By reeset / On / In Digital Libraries

Whew! It’s been a while since my last post. Busy, busy, busy. Well, I’ve got a few posts I’d like to make tonight, so lets start with OSU’s Metasearch development. I’ve been busy. New API for doing inline filtering, adding new metadata formats and then building sample XSLT transform types for our UI folks so that they can then get working on making it “pretty”. šŸ™‚

So what am I still looking to do? Well, to start — harvest. Harvesting images to start. I’ve identified some 15 million CONTENTdm images that we will be harvesting into our site. This should give our patrons access to one of the largest academic, archive image repositories around. Second, faster….I’m going to start experimenting with the Yaz proxy to see if I can get some of these poky databases to respond a little faster. When working with just EBSCO, our catalog and our harvested content, queries average about 6 seconds for response and rendering. When I add CSA into the mix, processing time jumps to about 12 seconds. Maybe the proxy can help (I hope).

So a screenshot — here is the latest from our UI group. I think its starting to look pretty good.


On the todo list:

  1. Citations — building email citations for all resource types.
  2. Saving/Exporting search results. This will allow users to save their search results to disk or online and just open these files any time that they like.
  3. Caching queries. This is being done already to some degree — but this will be enhanced.

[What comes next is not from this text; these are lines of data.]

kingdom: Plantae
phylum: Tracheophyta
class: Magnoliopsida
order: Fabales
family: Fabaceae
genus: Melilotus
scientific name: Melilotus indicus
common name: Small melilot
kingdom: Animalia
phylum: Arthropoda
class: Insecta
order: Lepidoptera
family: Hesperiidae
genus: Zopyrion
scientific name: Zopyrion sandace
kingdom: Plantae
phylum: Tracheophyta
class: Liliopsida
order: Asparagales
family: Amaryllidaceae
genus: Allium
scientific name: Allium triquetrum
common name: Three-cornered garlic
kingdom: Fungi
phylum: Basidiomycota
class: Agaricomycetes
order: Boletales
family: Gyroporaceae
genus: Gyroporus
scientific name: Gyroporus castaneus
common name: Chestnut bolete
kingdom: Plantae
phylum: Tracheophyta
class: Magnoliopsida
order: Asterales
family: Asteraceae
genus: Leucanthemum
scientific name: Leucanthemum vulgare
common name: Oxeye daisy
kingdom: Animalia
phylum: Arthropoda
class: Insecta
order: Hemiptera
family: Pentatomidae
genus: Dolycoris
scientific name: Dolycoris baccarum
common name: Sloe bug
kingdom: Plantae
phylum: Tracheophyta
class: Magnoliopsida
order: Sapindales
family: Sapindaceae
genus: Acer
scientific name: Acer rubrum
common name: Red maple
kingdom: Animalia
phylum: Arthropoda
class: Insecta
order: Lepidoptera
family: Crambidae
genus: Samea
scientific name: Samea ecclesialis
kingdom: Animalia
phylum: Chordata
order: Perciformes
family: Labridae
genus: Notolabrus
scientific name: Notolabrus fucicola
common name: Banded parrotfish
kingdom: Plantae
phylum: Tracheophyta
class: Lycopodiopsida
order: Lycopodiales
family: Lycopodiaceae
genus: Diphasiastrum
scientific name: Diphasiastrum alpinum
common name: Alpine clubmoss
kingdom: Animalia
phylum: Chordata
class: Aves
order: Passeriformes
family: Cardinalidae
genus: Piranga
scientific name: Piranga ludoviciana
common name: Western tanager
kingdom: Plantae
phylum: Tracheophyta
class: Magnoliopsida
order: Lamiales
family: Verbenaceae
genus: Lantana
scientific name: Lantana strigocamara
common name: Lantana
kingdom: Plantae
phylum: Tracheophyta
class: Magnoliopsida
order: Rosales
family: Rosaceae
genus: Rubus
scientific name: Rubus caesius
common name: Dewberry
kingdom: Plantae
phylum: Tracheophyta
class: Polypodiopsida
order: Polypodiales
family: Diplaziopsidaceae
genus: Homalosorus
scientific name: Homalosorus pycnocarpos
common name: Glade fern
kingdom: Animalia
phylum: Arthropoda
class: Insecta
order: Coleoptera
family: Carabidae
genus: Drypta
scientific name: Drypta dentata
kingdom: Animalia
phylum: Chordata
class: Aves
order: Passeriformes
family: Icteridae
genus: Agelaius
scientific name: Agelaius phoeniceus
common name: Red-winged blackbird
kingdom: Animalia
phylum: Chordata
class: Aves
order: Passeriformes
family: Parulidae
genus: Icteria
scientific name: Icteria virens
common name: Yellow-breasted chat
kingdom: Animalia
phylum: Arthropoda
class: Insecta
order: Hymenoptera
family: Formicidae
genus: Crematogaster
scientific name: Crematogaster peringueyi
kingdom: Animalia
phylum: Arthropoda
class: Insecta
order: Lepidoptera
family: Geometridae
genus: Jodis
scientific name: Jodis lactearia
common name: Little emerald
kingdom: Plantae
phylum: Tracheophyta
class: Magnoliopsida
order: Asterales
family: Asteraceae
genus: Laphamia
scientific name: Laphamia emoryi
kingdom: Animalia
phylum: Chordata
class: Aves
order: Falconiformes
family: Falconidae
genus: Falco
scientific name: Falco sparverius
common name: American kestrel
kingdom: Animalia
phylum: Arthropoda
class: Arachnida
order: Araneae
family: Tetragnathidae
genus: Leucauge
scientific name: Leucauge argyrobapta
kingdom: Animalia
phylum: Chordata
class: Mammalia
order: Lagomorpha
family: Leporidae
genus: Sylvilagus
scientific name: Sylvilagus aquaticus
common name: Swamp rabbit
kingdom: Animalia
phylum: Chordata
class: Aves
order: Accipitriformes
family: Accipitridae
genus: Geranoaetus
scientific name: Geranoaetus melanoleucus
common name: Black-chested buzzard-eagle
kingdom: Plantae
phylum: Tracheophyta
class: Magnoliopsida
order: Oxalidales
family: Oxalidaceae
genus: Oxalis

So lets talk about some of the questions I’ve received:

  • How’s OpenURL being utilized?
    Well, this is actually the fun part. Since I’ve written my own OpenURL resolver, its given us a lot of flexibility in terms of what get resolves. For one, I’m actually resolving all resources. So, when a query is done, the OpenURL checks to see if we have holdings. If we do — the OpenURL resolver quickly resolves the entries to see if the user can actually get to the resource. If they can, the direct URL is offered to the UI. If not, the OpenURL resolve quickly inserts a link directly to the journal instead. A link to the OpenURL resolve is also displayed to the user via the UI so users can see if we have the resource in our catalog or ill the item directly through the system. I guess that the gist is, our OpenURL resolver is actually running the federated search. In most cases, items we query do not return URLs to the item. They return metadata. The OpenURL resolve solves a number of problems relating to resolving resources as well as providing resolution capabilities for doi’s, pmid’s, lccns, oclc numbers, etc.
  • How do you plan on dealing with the knowledge-base?
    This is a harder question. The program is metadata-based with definitely saves me from having to code connectors, but as Roy Tennant has pointed out to me, you still have to maintain the metadata to the connectors — and if you have to deal with thousands of items, this could be tedious. Well, one thing that I’m doing to try to help make this easier, is make the knowledge-base a community commodity. I’ve done this with the OpenURL implementation that I’ve created (I’ve been sharing it with some folks in Oregon that need an OpenURL resolver) and will do this with the Metasearch tool as well. This way, the process becomes a community effort.Another element that I’ve added to the knowledge-base managment is the ability to create virtual collections. This will allow a user to create sets that can then inherit the properties of the virtual collection. An example of where this might be used. We subscribe to Ebscohost — ~12 databases…each with its own connection profile. However, the profile is hardly unique. The only change to the connection profile is essentially the database being connected to. By creating a virtual collection, I can then propogate common properties to all items that belong to this collection. This way, if Ebscohost changes their connection profile, I only have to modify the virtual collection and then all 12 databases change as well. Pretty cool.
  • Filtering, FRBR, etc?
    Filtering actually turned out to be easy. One api call and a specialized stylesheet and filtering was a snap. FRBR will be coming. In many cases, resources provide subjects, authors, etc. We’ll be initially setting up FRBR elements that show groupings of Subjects and Authors. Well have to see what else we do from there.
  • What to do about databases that cannot be search?
    Well, I have a couple of ideas. We have a handful of very rich databases that store our database resources. I’m thinking that what I’m planning on doing is adding some API that will take the search criteria — break it down — and then find the databases within these resources that best match the search criteria.